現在、表面加工仕上げ(鏡面加工)は砥粒加工が主流である。砥粒加工には、遊離砥粒による研磨加工と、固定砥粒による研磨加工とがある。遊離砥粒による研磨加工(遊離砥粒加工)とは、遊離砥粒(研磨剤)を含んだ状態で摺動運動(すりあわせ)を行い、加工物を微少切削しながら研磨する加工である。また、固定砥粒による研磨加工(固定砥粒加工)とは、砥石、研磨ベルト、サンドペーパなど砥粒を固着した工具を用いる加工である。
しかしながら、遊離砥粒加工では、被研磨部材を保持する研磨パッド(軟質研磨パッド)の変形に起因する形状精度の低下や廃液処理の高環境負荷が問題となっている。また、固定砥粒加工では、砥粒の形状や分布の不均一さに起因する精度低下の発生および脱落した砥粒によるスクラッチや被削材への埋め込み等が問題となっている。

データセットからの抜粋
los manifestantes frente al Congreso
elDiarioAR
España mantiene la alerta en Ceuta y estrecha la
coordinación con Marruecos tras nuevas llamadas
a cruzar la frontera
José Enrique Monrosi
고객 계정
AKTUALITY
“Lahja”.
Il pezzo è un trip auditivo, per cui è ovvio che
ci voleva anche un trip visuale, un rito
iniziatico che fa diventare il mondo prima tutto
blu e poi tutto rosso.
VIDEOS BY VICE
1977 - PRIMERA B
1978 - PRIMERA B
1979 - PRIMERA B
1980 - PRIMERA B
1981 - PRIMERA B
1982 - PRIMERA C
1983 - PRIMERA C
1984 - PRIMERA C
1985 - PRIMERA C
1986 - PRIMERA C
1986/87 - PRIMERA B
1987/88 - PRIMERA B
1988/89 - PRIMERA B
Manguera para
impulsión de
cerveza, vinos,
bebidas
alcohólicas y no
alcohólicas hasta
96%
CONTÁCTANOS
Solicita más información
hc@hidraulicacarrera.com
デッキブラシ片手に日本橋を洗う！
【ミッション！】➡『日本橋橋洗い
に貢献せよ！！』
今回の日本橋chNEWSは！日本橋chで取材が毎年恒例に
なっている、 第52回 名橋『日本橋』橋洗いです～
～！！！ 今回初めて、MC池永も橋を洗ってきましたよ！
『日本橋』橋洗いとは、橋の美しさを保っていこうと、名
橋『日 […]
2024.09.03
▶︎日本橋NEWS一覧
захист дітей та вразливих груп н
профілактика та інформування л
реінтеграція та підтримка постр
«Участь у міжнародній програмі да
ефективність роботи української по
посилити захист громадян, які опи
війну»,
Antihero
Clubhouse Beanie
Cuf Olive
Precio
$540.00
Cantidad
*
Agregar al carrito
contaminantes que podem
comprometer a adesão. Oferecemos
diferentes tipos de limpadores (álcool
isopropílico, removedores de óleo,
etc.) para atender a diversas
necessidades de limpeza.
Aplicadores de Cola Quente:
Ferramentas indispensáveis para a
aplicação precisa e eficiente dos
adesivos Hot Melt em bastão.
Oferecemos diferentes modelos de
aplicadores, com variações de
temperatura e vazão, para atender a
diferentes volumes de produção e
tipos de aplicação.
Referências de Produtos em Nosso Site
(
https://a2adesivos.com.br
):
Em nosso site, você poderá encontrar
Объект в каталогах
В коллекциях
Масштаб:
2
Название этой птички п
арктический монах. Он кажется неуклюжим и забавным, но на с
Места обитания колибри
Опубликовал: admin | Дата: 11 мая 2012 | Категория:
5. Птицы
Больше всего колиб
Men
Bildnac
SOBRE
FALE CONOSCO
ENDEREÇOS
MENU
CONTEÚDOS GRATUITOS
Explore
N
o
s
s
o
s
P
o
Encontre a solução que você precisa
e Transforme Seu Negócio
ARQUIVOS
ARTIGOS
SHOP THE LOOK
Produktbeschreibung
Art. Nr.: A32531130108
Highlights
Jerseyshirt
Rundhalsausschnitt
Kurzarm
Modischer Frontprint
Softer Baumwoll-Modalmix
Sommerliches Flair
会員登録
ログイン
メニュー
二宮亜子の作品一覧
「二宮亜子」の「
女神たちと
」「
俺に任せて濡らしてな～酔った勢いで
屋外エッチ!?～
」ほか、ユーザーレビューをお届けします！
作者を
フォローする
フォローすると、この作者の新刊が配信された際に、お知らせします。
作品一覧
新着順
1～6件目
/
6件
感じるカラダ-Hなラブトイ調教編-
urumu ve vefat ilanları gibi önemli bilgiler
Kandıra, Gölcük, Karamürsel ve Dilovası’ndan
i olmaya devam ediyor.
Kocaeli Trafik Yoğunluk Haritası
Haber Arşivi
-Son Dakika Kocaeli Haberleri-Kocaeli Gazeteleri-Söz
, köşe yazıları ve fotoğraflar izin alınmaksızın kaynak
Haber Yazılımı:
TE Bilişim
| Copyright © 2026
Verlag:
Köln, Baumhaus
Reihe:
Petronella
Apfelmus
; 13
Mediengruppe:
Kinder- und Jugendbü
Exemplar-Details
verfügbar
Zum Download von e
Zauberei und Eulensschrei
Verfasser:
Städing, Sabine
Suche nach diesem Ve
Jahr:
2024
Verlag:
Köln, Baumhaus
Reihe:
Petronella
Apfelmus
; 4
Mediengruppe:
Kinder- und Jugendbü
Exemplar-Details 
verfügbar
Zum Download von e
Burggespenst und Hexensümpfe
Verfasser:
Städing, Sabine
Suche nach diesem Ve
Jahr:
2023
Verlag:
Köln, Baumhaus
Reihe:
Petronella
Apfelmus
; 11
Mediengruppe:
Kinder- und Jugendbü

> [課題]: 砥粒加工に関する文章を、最後の文の後から書き継げ。 エントリはそれ自体で独立した資料である。

> [解答]:
このため、近年では新しい仕上げ加工法の開発が望まれている。そのため、ナノメータオーダの微細加工用に適したダイヤモンド工具が提案されている(特許文献1)。このダイヤモンド工具は、基体表面にCVD法で作製したダイヤモンドの小突起を複数配したものである。この場合、単結晶シリコンに酸化膜によるマスクパターンを施し、アルカリエッチングにより凹部を形成する。酸化膜を除去しシリコンモールドが作製される。次にこのモールドに対してCVD処理により多結晶ダイヤモンドを蒸着し、モールドをエッチングして四角錐形状の小突起を有するダイヤモンド工具が完成する。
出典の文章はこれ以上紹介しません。